====== Records shown

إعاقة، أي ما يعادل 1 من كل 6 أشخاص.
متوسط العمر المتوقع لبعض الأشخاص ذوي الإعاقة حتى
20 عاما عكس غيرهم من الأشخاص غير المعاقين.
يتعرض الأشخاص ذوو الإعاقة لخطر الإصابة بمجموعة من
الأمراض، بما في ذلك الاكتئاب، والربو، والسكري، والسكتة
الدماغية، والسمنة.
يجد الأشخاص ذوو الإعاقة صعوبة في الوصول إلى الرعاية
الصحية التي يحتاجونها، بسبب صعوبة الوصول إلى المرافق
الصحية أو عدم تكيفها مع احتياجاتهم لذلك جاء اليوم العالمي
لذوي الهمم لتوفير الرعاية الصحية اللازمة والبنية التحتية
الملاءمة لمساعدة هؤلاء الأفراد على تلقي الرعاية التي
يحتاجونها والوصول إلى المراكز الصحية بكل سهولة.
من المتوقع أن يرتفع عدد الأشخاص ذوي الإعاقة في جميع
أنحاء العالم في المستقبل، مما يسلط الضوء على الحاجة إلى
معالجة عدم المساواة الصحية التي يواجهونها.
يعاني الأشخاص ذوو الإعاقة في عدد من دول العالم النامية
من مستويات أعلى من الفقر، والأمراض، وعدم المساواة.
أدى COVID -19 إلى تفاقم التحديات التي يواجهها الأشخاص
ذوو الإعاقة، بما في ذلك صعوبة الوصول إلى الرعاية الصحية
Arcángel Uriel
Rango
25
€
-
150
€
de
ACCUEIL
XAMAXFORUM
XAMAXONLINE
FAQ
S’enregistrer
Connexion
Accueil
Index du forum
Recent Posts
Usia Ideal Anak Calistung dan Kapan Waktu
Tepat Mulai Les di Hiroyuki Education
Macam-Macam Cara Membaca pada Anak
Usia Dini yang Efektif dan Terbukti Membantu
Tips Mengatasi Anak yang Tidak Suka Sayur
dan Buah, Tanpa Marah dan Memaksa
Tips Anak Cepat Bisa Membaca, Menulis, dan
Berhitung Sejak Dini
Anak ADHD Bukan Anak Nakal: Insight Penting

============

▸ **Exercise**:
Transcribe every line of the data above, keeping the original wording, spelling, and line order.

▸ **Task solution**:
إعاقة، أي ما يعادل 1 من كل 6 أشخاص.
متوسط العمر المتوقع لبعض الأشخاص ذوي الإعاقة حتى
20 عاما عكس غيرهم من الأشخاص غير المعاقين.
يتعرض الأشخاص ذوو الإعاقة لخطر الإصابة بمجموعة من
الأمراض، بما في ذلك الاكتئاب، والربو، والسكري، والسكتة
الدماغية، والسمنة.
يجد الأشخاص ذوو الإعاقة صعوبة في الوصول إلى الرعاية
الصحية التي يحتاجونها، بسبب صعوبة الوصول إلى المرافق
الصحية أو عدم تكيفها مع احتياجاتهم لذلك جاء اليوم العالمي
لذوي الهمم لتوفير الرعاية الصحية اللازمة والبنية التحتية
الملاءمة لمساعدة هؤلاء الأفراد على تلقي الرعاية التي
يحتاجونها والوصول إلى المراكز الصحية بكل سهولة.
من المتوقع أن يرتفع عدد الأشخاص ذوي الإعاقة في جميع
أنحاء العالم في المستقبل، مما يسلط الضوء على الحاجة إلى
معالجة عدم المساواة الصحية التي يواجهونها.
يعاني الأشخاص ذوو الإعاقة في عدد من دول العالم النامية
من مستويات أعلى من الفقر، والأمراض، وعدم المساواة.
أدى COVID -19 إلى تفاقم التحديات التي يواجهها الأشخاص
ذوو الإعاقة، بما في ذلك صعوبة الوصول إلى الرعاية الصحية
Arcángel Uriel
Rango
25
€
-
150
€
de
ACCUEIL
XAMAXFORUM
XAMAXONLINE
FAQ
S’enregistrer
Connexion
Accueil
Index du forum
Recent Posts
Usia Ideal Anak Calistung dan Kapan Waktu
Tepat Mulai Les di Hiroyuki Education
Macam-Macam Cara Membaca pada Anak
Usia Dini yang Efektif dan Terbukti Membantu
Tips Mengatasi Anak yang Tidak Suka Sayur
dan Buah, Tanpa Marah dan Memaksa
Tips Anak Cepat Bisa Membaca, Menulis, dan
Berhitung Sejak Dini
Anak ADHD Bukan Anak Nakal: Insight Penting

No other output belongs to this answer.